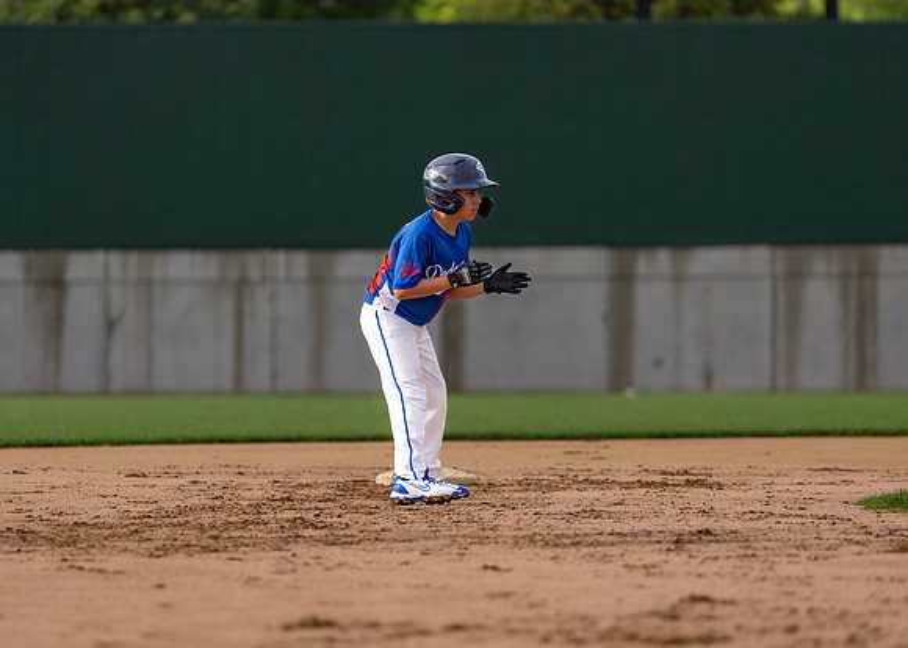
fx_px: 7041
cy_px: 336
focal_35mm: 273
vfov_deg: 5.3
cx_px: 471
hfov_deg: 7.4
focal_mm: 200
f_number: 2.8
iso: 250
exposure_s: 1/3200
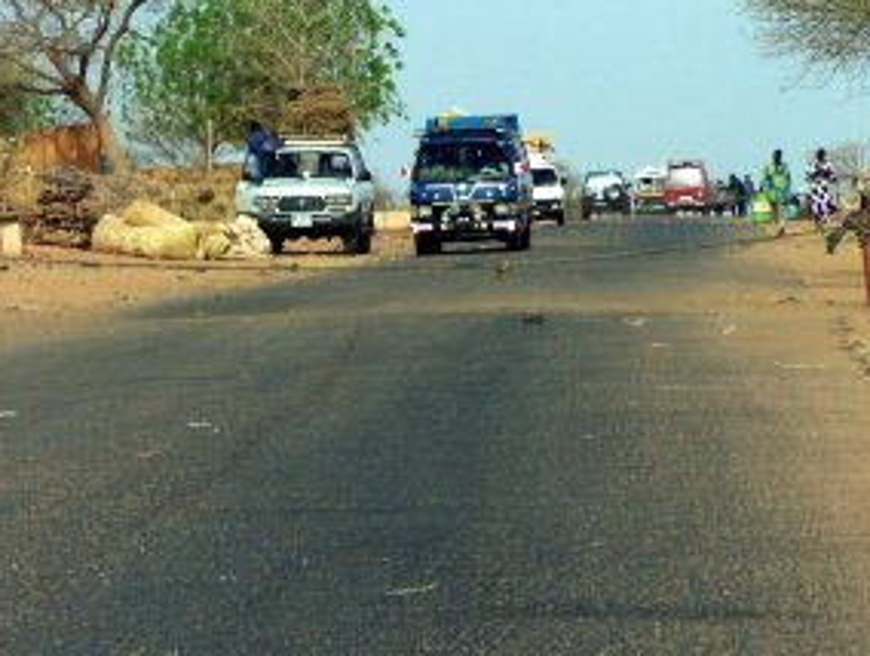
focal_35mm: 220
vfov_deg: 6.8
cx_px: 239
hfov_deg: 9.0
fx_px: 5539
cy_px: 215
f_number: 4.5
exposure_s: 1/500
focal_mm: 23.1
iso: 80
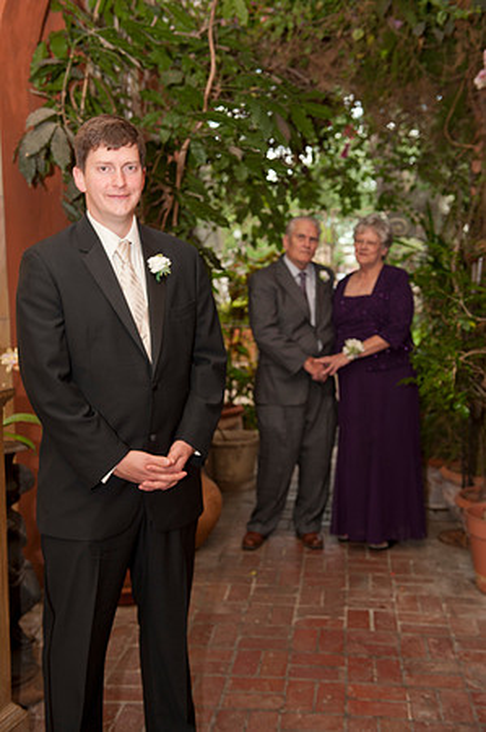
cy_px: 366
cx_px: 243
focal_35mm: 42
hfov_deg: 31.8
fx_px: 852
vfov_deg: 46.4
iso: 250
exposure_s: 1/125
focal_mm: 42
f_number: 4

========================================

__Problem to solve__
Your answer should be the lines from the one containing "hfov_deg: 31.8" through the end of the records, both included, output exactly and with nothing added.

__Output of the task__
hfov_deg: 31.8
fx_px: 852
vfov_deg: 46.4
iso: 250
exposure_s: 1/125
focal_mm: 42
f_number: 4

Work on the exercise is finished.